- _PROMPT A_: Reproduce the rows from their beginning through the line that contains "16: (210, 162)", leaving out the pictures.

- _SUPPLIED PASSAGE_:
☆ ☆ ☆ ☆ ☆ ☆ ☆

2016: A YEAR IN REVIEW

527,0400 minutes came and went in 2016 and while it is impossible to measure, capture or even remember all the wonderful things that happened, here are 6 of my favorite moments. 

1. Moving in with my love. We found our dream apartment on a cold weekend in February. Sipping on cocktails between showings had us more than ready to sign a lease by the fifth apartment.  Celebratory cocktails at Freeman’s became a tradition after that afternoon. And New York slowly became home. 

2. An unexpected invitation. It was early June, but the days were already long and hot. We had been invited to the birthday dinner of our neighbor on the 11th floor. He and his wife had just moved to New York from Germany and were earnest in their intention to make new friends. We walked the distance to the restaurant, arriving about 20 minutes late and forced to take seats apart from one another at the table. Immediately I detected more than 5 different languages being spoken across the table. New and old friends from Austria, Germany, Italy, and more had gathered to celebrate. We shared wine and stories until the staff began putting empty chairs on empty tables, indicating it was time to go home. Initially unclear as to how we had arrived there, amidst people we barely knew, the marvel of New York City had made itself clear. It will always give back to what you put in. Adventure, experience, or new friends from around the world. 

3. Failed missions turned into found adventures. Like our first stop on a weekend road trip where we were duped by what must have been 37 fake 4.5 star reviews on AirBnB. The pictures showed a cozy room for two inside of a clean home. Instead we encountered dozens of empty or opened beer bottles and a variety of different pipes for uses I could only imagine. There was a film of grease on every appliance's surface and dirty dishes sat moldy in the sink, begging to be washed. A layer of dust thick on every surface, including the floor, putting dirt on my shoes as opposed to the opposite. Declining to shower for fear we would leave with more than we came with – hepatitis c or likewise – we left the keys on the table and drove to the local coffee shop as soon as the sun came up. At 7:15AM on a Saturday morning, we sat waiting for the town to open up, laughing about the events of last night. Excited, but a little bit nervous for whatever else laid ahead.

4. Coming home from Cuba without a penny to our name. It was our first time to Cuba and we had been unable to take out money as originally planned. Additional trouble with our bank left us dependent on my younger brother to withdraw cash from his not so grown up bank account. We were 3 people with 5 days in Cuba and no more than $300 to our name. After an unsatisfying 3 way shared entree at a lovely restaurant, we exchanged our tourist currency for the local currency and tourist spots for more local establishments. We had interesting and questionable meals, indulged in cheap bottles of rum and made Cuba Libres at home on the patio. We arrived at the airport without a penny to our name, sharing a bag of chips, praying our flight wouldn't be delayed or cancelled. We laughed as the plane took off, counting down the minutes to a meal with identifiable ingredients. And less daunting bathroom experiences. However, that trip we had prepared so little, and budgeted so poorly, that it left us to truly experience something based on feel, thought, vibe, and instinct. It led us to the organic moments we crave with every trip. By getting it so wrong, it finally felt right. But next time, we will definitely bring more money. ;)

☆ ☆ ☆ ☆ ☆ ☆ ☆

- _LISTING_:

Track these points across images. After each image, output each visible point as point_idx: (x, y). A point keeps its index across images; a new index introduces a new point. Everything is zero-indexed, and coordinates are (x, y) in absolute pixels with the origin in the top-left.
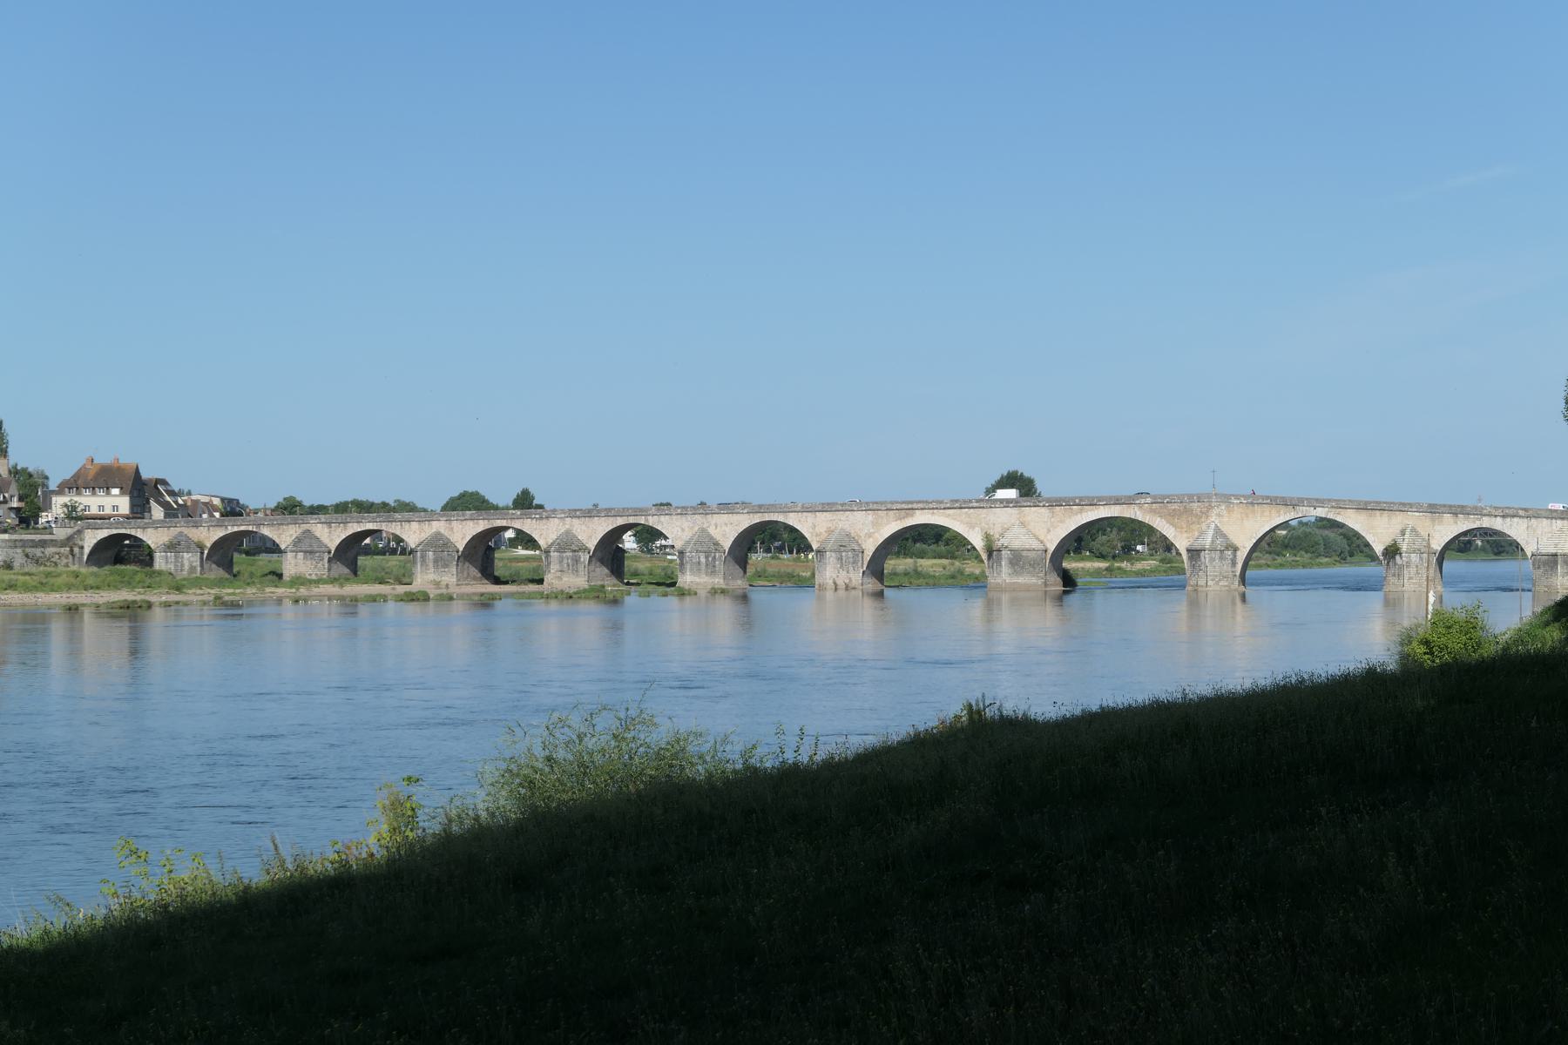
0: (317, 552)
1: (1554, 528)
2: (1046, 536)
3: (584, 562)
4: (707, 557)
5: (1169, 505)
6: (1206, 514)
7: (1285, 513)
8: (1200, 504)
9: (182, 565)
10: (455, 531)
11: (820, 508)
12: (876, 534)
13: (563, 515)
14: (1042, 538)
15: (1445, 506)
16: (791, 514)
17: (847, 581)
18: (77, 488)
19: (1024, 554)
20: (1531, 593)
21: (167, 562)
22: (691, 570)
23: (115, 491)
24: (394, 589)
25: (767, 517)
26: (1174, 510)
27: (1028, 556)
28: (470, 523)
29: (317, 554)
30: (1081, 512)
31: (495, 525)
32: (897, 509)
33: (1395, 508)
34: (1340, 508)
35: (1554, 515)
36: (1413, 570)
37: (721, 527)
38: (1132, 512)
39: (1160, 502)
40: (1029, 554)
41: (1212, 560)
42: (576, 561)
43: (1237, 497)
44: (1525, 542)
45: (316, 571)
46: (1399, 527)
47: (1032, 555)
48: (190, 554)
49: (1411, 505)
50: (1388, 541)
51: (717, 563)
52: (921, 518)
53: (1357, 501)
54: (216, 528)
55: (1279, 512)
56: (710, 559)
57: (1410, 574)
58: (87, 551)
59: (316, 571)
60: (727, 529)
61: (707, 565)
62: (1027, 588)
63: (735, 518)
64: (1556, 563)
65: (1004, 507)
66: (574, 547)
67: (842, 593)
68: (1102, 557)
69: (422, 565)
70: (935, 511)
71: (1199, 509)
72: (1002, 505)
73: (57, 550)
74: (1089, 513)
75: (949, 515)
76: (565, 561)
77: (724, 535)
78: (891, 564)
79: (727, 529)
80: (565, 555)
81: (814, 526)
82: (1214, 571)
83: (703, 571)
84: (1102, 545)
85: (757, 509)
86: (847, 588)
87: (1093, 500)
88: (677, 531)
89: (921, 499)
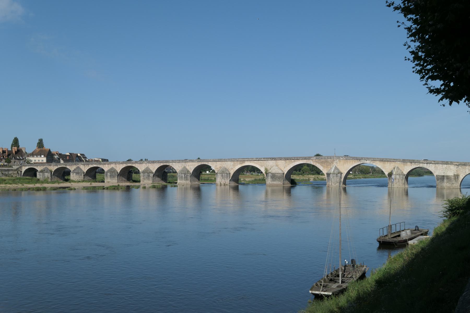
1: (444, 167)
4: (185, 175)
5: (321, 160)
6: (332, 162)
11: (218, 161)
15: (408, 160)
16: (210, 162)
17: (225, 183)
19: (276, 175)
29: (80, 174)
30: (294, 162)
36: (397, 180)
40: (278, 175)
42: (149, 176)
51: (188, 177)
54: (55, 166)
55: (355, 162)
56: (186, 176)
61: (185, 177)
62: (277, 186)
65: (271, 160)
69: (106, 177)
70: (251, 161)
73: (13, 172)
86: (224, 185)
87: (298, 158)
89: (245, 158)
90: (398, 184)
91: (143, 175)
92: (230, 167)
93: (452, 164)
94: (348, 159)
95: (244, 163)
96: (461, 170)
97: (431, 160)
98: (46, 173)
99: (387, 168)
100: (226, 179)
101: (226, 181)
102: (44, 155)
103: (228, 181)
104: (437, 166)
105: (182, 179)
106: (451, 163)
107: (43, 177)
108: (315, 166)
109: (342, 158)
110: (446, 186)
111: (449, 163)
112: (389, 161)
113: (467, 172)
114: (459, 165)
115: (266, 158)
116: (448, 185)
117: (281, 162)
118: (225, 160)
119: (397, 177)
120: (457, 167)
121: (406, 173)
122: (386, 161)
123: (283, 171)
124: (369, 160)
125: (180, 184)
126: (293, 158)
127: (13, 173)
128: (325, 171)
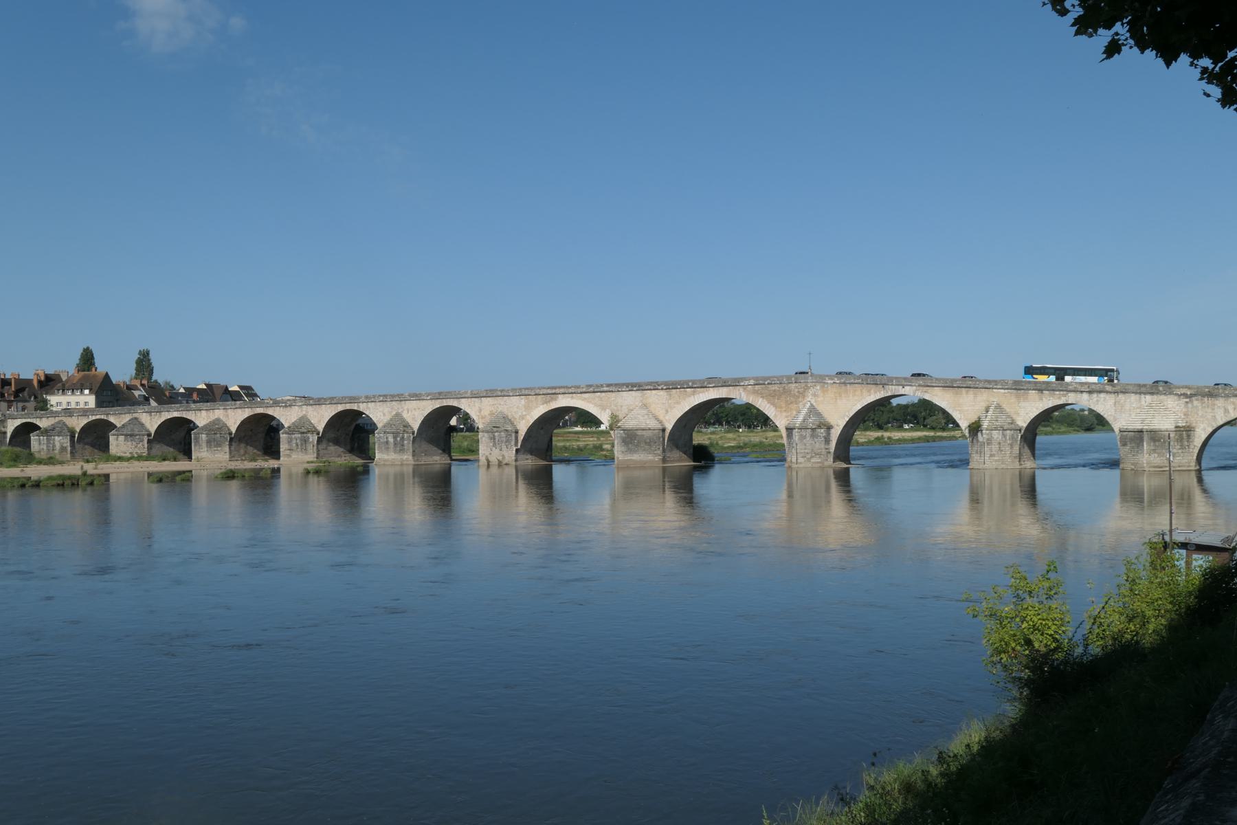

☆ ☆ ☆ ☆ ☆ ☆ ☆

- _PROMPT B_: According to the year-in-review post, how much money did the three people have for their five days in Cuba?

- _FULL RESPONSE A_:
Track these points across images. After each image, output each visible point as point_idx: (x, y). A point keeps its index across images; a new index introduces a new point. Everything is zero-indexed, and coordinates are (x, y) in absolute pixels with the origin in the top-left.
0: (317, 552)
1: (1554, 528)
2: (1046, 536)
3: (584, 562)
4: (707, 557)
5: (1169, 505)
6: (1206, 514)
7: (1285, 513)
8: (1200, 504)
9: (182, 565)
10: (455, 531)
11: (820, 508)
12: (876, 534)
13: (563, 515)
14: (1042, 538)
15: (1445, 506)
16: (791, 514)
17: (847, 581)
18: (77, 488)
19: (1024, 554)
20: (1531, 593)
21: (167, 562)
22: (691, 570)
23: (115, 491)
24: (394, 589)
25: (767, 517)
26: (1174, 510)
27: (1028, 556)
28: (470, 523)
29: (317, 554)
30: (1081, 512)
31: (495, 525)
32: (897, 509)
33: (1395, 508)
34: (1340, 508)
35: (1554, 515)
36: (1413, 570)
37: (721, 527)
38: (1132, 512)
39: (1160, 502)
40: (1029, 554)
41: (1212, 560)
42: (576, 561)
43: (1237, 497)
44: (1525, 542)
45: (316, 571)
46: (1399, 527)
47: (1032, 555)
48: (190, 554)
49: (1411, 505)
50: (1388, 541)
51: (717, 563)
52: (921, 518)
53: (1357, 501)
54: (216, 528)
55: (1279, 512)
56: (710, 559)
57: (1410, 574)
58: (87, 551)
59: (316, 571)
60: (727, 529)
61: (707, 565)
62: (1027, 588)
63: (735, 518)
64: (1556, 563)
65: (1004, 507)
66: (574, 547)
67: (842, 593)
68: (1102, 557)
69: (422, 565)
70: (935, 511)
71: (1199, 509)
72: (1002, 505)
73: (57, 550)
74: (1089, 513)
75: (949, 515)
76: (565, 561)
77: (724, 535)
78: (891, 564)
79: (727, 529)
80: (565, 555)
81: (814, 526)
82: (1214, 571)
83: (703, 571)
84: (1102, 545)
85: (757, 509)
86: (847, 588)
87: (1093, 500)
88: (677, 531)
89: (921, 499)
1: (444, 167)
4: (185, 175)
5: (321, 160)
6: (332, 162)
11: (218, 161)
15: (408, 160)
16: (210, 162)

- _FULL RESPONSE B_: No more than $300.